With only one year to make an impact, we agreed to focus on education and developing opportunities for the youth to pursue their dreams. We implemented remedial reading programs for the elementary school children and an Upward Bound program in cooperation with Washington State University for the secondary school children. Other projects included local participation in a Western Indian Art exhibit at the University of Utah and the publication of the official reservation newsletter, Coyote Tracks. We distributed 1,000 copies a month. I also became the assistant scoutmaster of the local Boy Scout troop. As luck would have it, the World Boy Scout Jamboree was held in Farragut, Idaho, in 1967, and our scout troop was able to attend. For many of the kids, the Jamboree marked the first time they had been off the reservation. It was very exciting for them to meet other scouts from around the world.
Over time, I developed many close personal relationships with locals and earned their trust. While there were times when I was referred to as “that Colored,” or worse, such labels were rare. Eventually, I was just called “the VISTA.”
Social life on the reservation consisted of powwows – gatherings to enjoy traditional activities of dancing, drumming, and playing stick game (a form of gambling) – and rodeos. At most powwows I was the only non-Native American, yet I always felt welcomed. I traveled to many rodeos, including the Pendelton Roundup, an annual rodeo in Oregon that boasts the largest gathering of Native Americans in the United States.
One of my most memorable moments was when Ida Blackeagle, granddaughter of the famous Nez Perce, Chief Joseph, invited me to her home. She shared her recollections of traditional Nez Perce lifestyle and gave me a pair of beaded moccasins. When that happened, I knew I had been accepted.

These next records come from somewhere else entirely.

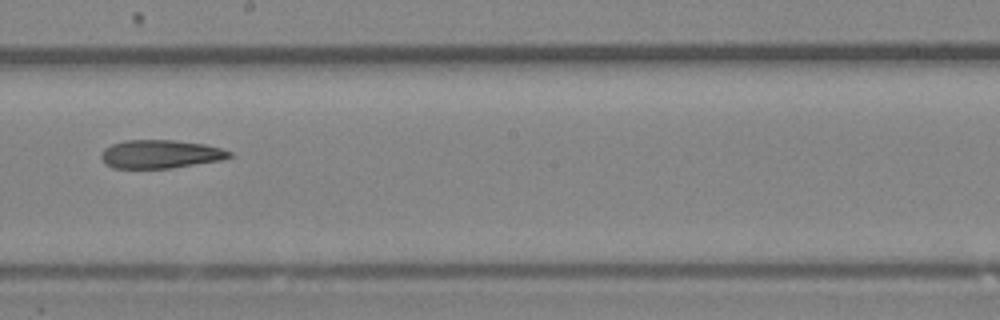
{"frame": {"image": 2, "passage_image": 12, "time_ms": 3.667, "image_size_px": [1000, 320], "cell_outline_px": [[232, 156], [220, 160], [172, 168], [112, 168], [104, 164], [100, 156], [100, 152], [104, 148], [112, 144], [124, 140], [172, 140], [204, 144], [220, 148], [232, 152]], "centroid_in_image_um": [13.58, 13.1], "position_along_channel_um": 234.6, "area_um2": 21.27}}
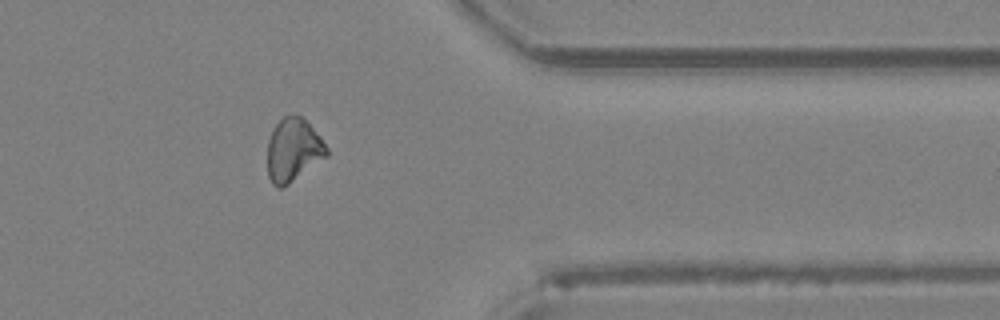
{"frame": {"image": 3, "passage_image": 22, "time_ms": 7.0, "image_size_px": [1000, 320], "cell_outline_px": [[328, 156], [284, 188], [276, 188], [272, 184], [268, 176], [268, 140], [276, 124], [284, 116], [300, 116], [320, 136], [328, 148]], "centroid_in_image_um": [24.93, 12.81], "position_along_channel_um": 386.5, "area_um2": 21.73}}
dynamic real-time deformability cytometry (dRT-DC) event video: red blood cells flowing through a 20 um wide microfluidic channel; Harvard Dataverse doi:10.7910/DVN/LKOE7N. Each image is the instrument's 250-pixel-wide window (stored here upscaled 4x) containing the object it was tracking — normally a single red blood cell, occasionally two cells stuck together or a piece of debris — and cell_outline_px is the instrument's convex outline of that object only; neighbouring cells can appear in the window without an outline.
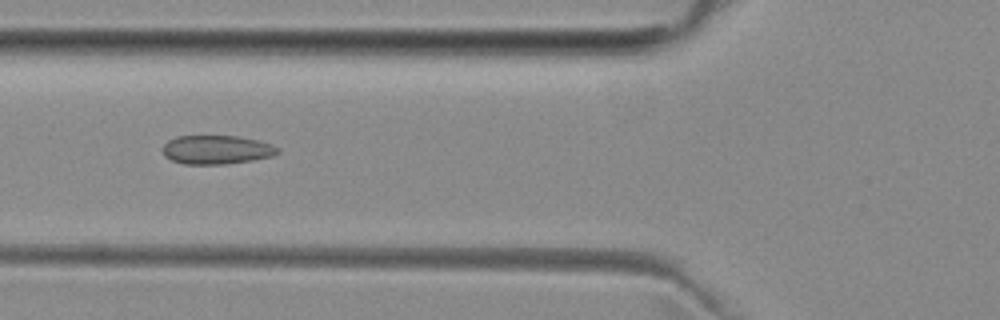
{"species": "common noctule bat (a hibernating species)", "species_latin": "Nyctalus noctula", "temperature_condition": "room temperature", "stored_images_in_passage": 7, "camera_frame_rate_fps": 3000, "um_per_image_px": 0.085, "animal": {"sex": "female", "body_mass_g": 29.2, "forearm_length_mm": 56.3}, "frame": {"image": 1, "passage_image": 4, "time_ms": 3.333, "image_size_px": [1000, 320], "cell_outline_px": [[280, 152], [272, 156], [252, 160], [224, 164], [184, 164], [172, 160], [164, 156], [164, 144], [168, 140], [176, 136], [236, 136], [256, 140], [272, 144], [280, 148]], "centroid_in_image_um": [18.42, 12.72], "position_along_channel_um": 107.4, "area_um2": 19.25}}
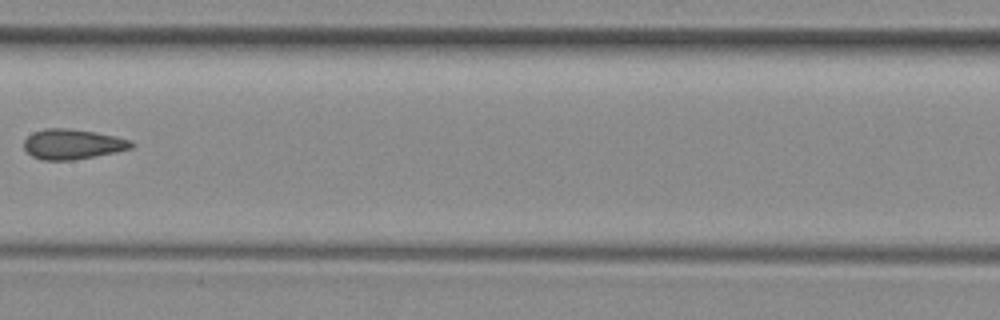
{"frame": {"image": 2, "passage_image": 6, "time_ms": 5.667, "image_size_px": [1000, 320], "cell_outline_px": [[136, 144], [132, 148], [116, 152], [96, 156], [72, 160], [44, 160], [32, 156], [24, 148], [24, 140], [32, 132], [44, 128], [68, 128], [96, 132], [116, 136], [132, 140]], "centroid_in_image_um": [6.2, 12.24], "position_along_channel_um": 201.2, "area_um2": 19.02}}
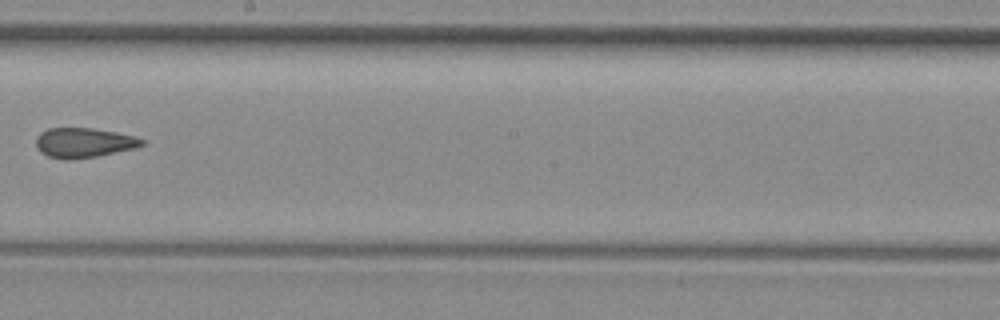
{"frame": {"image": 3, "passage_image": 7, "time_ms": 6.667, "image_size_px": [1000, 320], "cell_outline_px": [[144, 144], [132, 148], [96, 156], [68, 160], [48, 156], [40, 152], [36, 144], [36, 140], [40, 132], [48, 128], [92, 128], [116, 132], [136, 136], [144, 140]], "centroid_in_image_um": [7.09, 12.12], "position_along_channel_um": 241.1, "area_um2": 18.15}}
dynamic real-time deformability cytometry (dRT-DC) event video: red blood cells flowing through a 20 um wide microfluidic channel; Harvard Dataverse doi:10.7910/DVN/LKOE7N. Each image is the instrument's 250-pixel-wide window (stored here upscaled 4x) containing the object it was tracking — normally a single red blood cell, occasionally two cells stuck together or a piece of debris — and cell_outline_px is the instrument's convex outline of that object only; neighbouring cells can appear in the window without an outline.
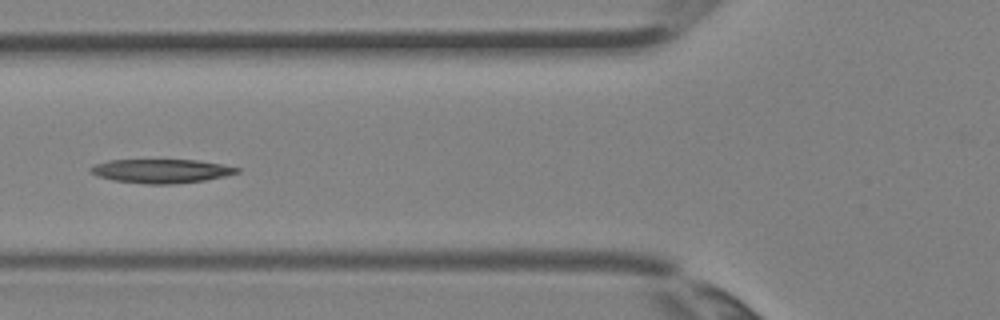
{"species": "Egyptian fruit bat (a non-hibernating species)", "species_latin": "Rousettus aegyptiacus", "temperature_condition": "room temperature", "stored_images_in_passage": 4, "camera_frame_rate_fps": 3000, "um_per_image_px": 0.085, "animal": {"sex": "female"}, "frame": {"image": 1, "passage_image": 4, "time_ms": 1.0, "image_size_px": [1000, 320], "cell_outline_px": [[240, 172], [224, 176], [204, 180], [172, 184], [148, 184], [112, 180], [96, 176], [88, 168], [96, 164], [108, 160], [196, 160], [220, 164], [240, 168]], "centroid_in_image_um": [13.68, 14.54], "position_along_channel_um": 112.1, "area_um2": 20.23}}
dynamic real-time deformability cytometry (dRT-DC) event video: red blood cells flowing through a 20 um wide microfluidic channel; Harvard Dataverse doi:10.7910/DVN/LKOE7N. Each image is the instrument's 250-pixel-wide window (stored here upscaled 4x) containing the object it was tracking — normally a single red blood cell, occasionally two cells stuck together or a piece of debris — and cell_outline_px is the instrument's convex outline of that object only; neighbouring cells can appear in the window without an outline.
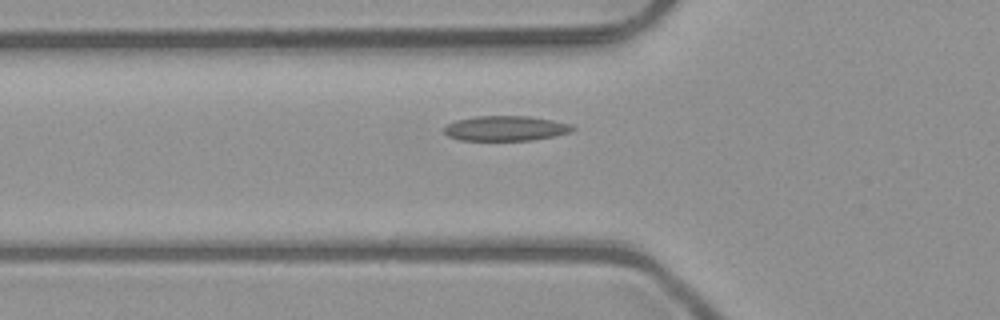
{"species": "common noctule bat (a hibernating species)", "species_latin": "Nyctalus noctula", "temperature_condition": "room temperature", "stored_images_in_passage": 16, "camera_frame_rate_fps": 3000, "um_per_image_px": 0.085, "animal": {"sex": "male", "body_mass_g": 23.1, "forearm_length_mm": 52.7}, "frame": {"image": 1, "passage_image": 2, "time_ms": 0.333, "image_size_px": [1000, 320], "cell_outline_px": [[576, 128], [572, 132], [532, 140], [460, 140], [448, 136], [440, 128], [456, 120], [476, 116], [528, 116], [552, 120], [572, 124]], "centroid_in_image_um": [42.96, 10.9], "position_along_channel_um": 82.8, "area_um2": 18.79}}
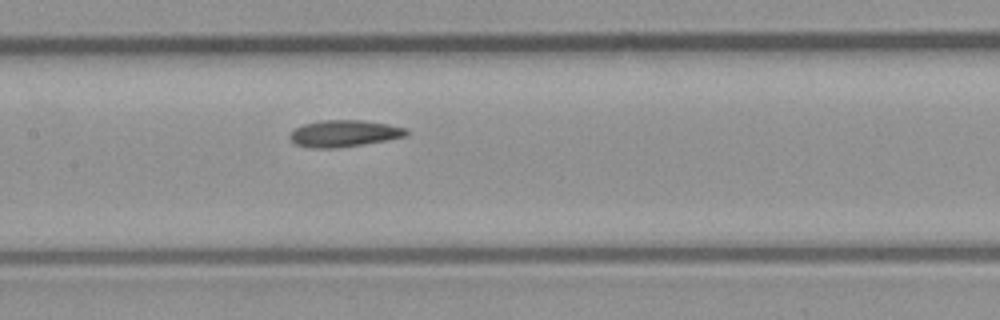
{"frame": {"image": 2, "passage_image": 9, "time_ms": 2.667, "image_size_px": [1000, 320], "cell_outline_px": [[408, 132], [404, 136], [388, 140], [336, 148], [312, 148], [296, 144], [288, 136], [296, 128], [304, 124], [320, 120], [364, 120], [388, 124], [404, 128]], "centroid_in_image_um": [29.23, 11.34], "position_along_channel_um": 178.2, "area_um2": 17.92}}
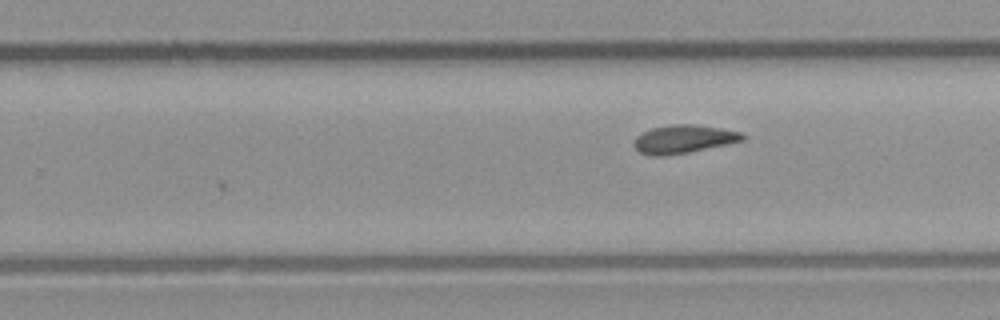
{"frame": {"image": 3, "passage_image": 16, "time_ms": 5.0, "image_size_px": [1000, 320], "cell_outline_px": [[744, 140], [728, 144], [688, 152], [664, 156], [648, 156], [640, 152], [632, 144], [636, 136], [652, 128], [672, 124], [696, 124], [720, 128], [740, 132], [744, 136]], "centroid_in_image_um": [58.07, 11.83], "position_along_channel_um": 271.7, "area_um2": 17.86}}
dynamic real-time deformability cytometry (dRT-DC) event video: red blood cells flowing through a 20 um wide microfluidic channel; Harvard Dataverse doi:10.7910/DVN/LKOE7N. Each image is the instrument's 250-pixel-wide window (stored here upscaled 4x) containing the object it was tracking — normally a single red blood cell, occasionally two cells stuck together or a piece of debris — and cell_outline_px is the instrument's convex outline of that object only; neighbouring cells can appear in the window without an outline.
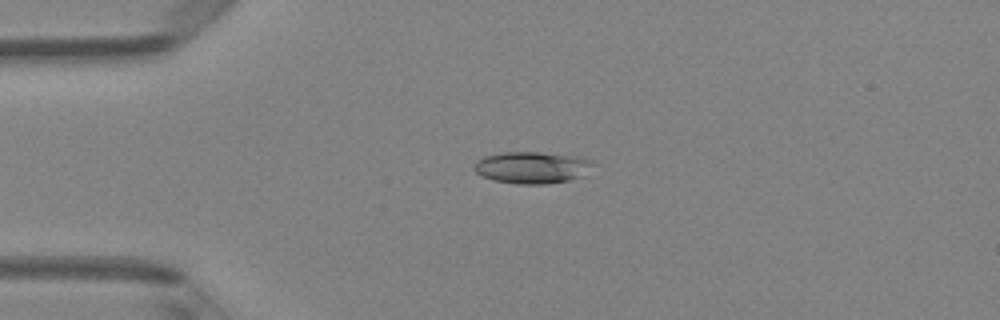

When my year was over, many people asked me to stay for another. But the sense of isolation had been especially acute for me since there were no Blacks within 100 miles. While I loved and respected their culture, I yearned to return to mine.
It would be hard to measure the impact of my time on the reservation, but I do know that at least five Native American students enrolled in Upward Bound. I hope they went on to pursue their college degrees. The Coyote Tracks newsletter was still circulating three years after I left. Most of all, I am grateful for the opportunities that VISTA provided, allowing me to spend time in a community that I never would have explored.
After leaving the reservation, I spent seven years in various positions with VISTA where I fought for the recruitment of more minorities and for better training and support for volunteers in the field. We succeeded in developing VISTA projects that were staffed by locally recruited volunteers from the communities they served.
During my later career as a heath education specialist, I created and managed a national program to educate minority populations about high blood pressure, which brought together health providers from previously underrepresented ethnic communities. These activities were documented and disseminated by the National Institutes of Health’s National High Blood Pressure Education Program, long considered an exemplary health promotion program. I also authored Guidelines for the Use of Volunteers in High Blood Pressure Detection and Control, published by the National Heart, Lung, and Blood Institute, National Institutes of Health.
My success in these and many other efforts was a direct result of my VISTA experience. For that I will always be grateful.